We Fools believe that investors of all ages can benefit from owning individual stocks, so we asked a team of contributors to highlight a stock that they believe is a solid choice for someone in or near retirement. Read on to see what they had to say.
A technology powerhouse
Todd Campbell: Microsoft (NASDAQ:MSFT) isn’t the same stodgy PC company that it was a few years ago, and that’s great news for investors. The company is pushing into cloud-based software solutions, a strategy that’s likely to keep generating substantial cash flow for investor-friendly growth and dividend payments.
In Microsoft’s fiscal fourth quarter, sales in its productivity and business processes segment increased 8% in constant currency to $7 billion, and intelligent cloud segment sales increased 10% in constant currency to $6.7 billion. Growth in those businesses allowed Microsoft to deliver year-over-year constant currency revenue growth of 5% in the quarter.
Importantly, Microsoft doesn’t think it’s anywhere near topping out in the cloud. The company believes its commercial cloud revenue can grow from an annualized $12 billion clip today to $20 billion in 2018.

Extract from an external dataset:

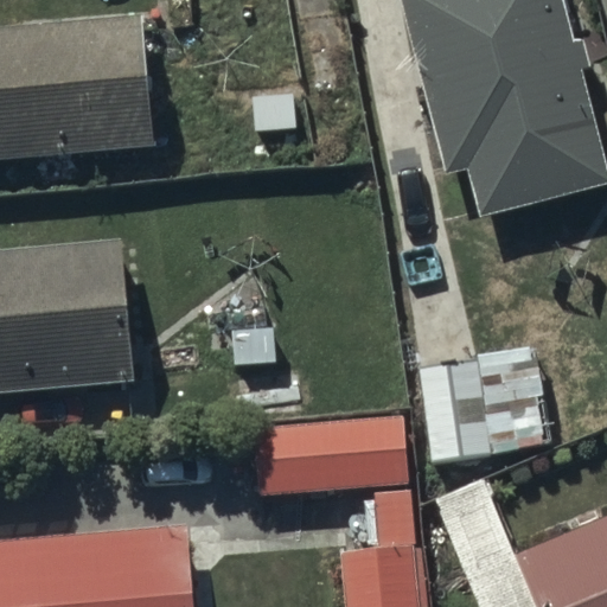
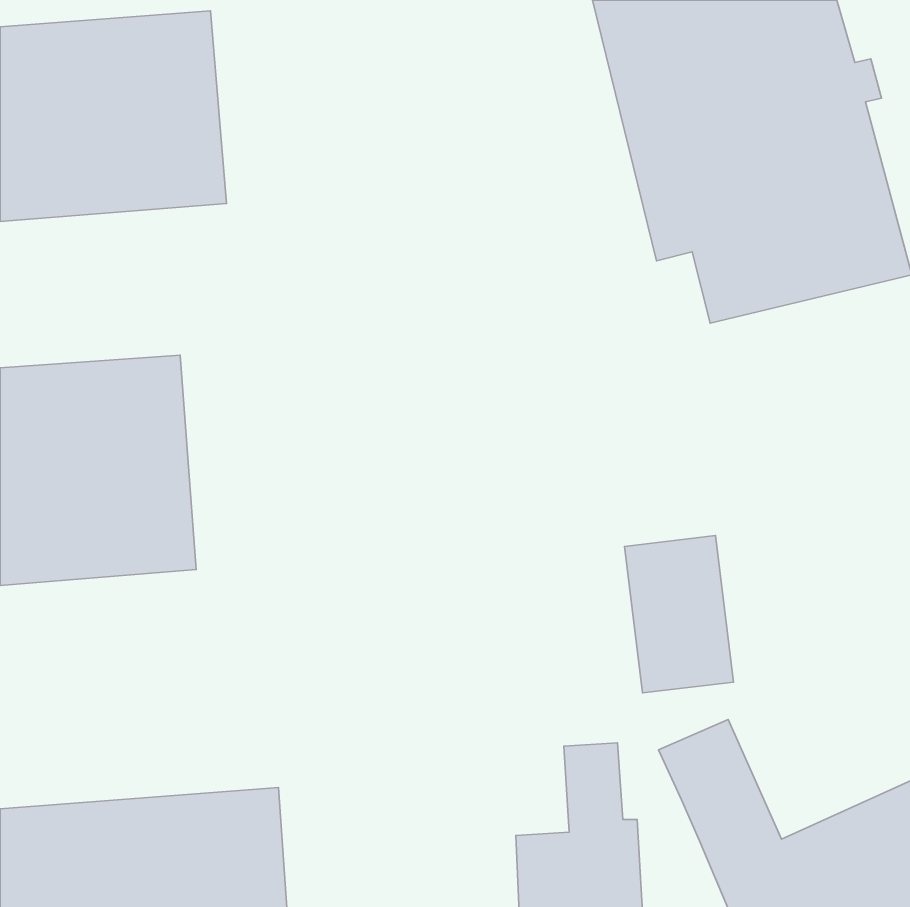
building: [251,416,407,493] -> none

One of Microsoft’s biggest successes is Office 365, its online software productivity suite. Commercial Office 365 revenue was up 54% year over year last quarter. The company is also notching rapid growth from Azure, its app building and management product. Azure sales more than doubled from a year ago last quarter.

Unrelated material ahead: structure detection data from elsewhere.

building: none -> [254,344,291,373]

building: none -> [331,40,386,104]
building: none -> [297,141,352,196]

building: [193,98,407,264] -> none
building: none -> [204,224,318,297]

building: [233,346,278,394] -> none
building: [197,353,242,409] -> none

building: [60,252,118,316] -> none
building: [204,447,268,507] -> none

Future revenue should benefit from ongoing adoption of Xbox Live, a captive Xbox ecosystem, and integrating search into Windows 10, Xbox, and Surface laptops. Last quarter, Xbox live membership grew 33% from a year ago, and search revenue rose 16% year over year.
Microsoft also offers investors a bulletproof balance sheet that sports more than $110 billion in cash and short-term investments. Recently, management announced a $40 billion buyback and an 8% increase to its dividend payout. The buyback should help Microsoft grow earnings faster than sales, and the dividend boost means shares are yielding 2.7%. Given Microsoft’s top-tier status and these catalysts, it’s one of my favorites stocks to buy right now.
This retailer has the wind at its back
Brian Feroldi: With each passing year, more baby boomers reach retirement. This demographic shift should ensure that the demand for high-quality healthcare remains strong for years to come, and my favorite way to play the trend is CVS Health (NYSE:CVS).
You’re probably familiar with the company’s nationwide chain of retail pharmacy stores, but did you know that it also owns the second-largest pharmacy benefits management business in the country? This business segment helps other organizations that provide healthcare — think governments, unions, and employers — to keep their prescription-drug costs in check by outsourcing the plan management to CVS. Since CVS has decades of pharmacy experience and substantial buying power, it can negotiate discounts from drug manufacturers. It then passes those savings along to members in exchange for a modest fee. This win-win relationship keeps the company’s retention rate high, which should help drive revenue and profit growth for years to come.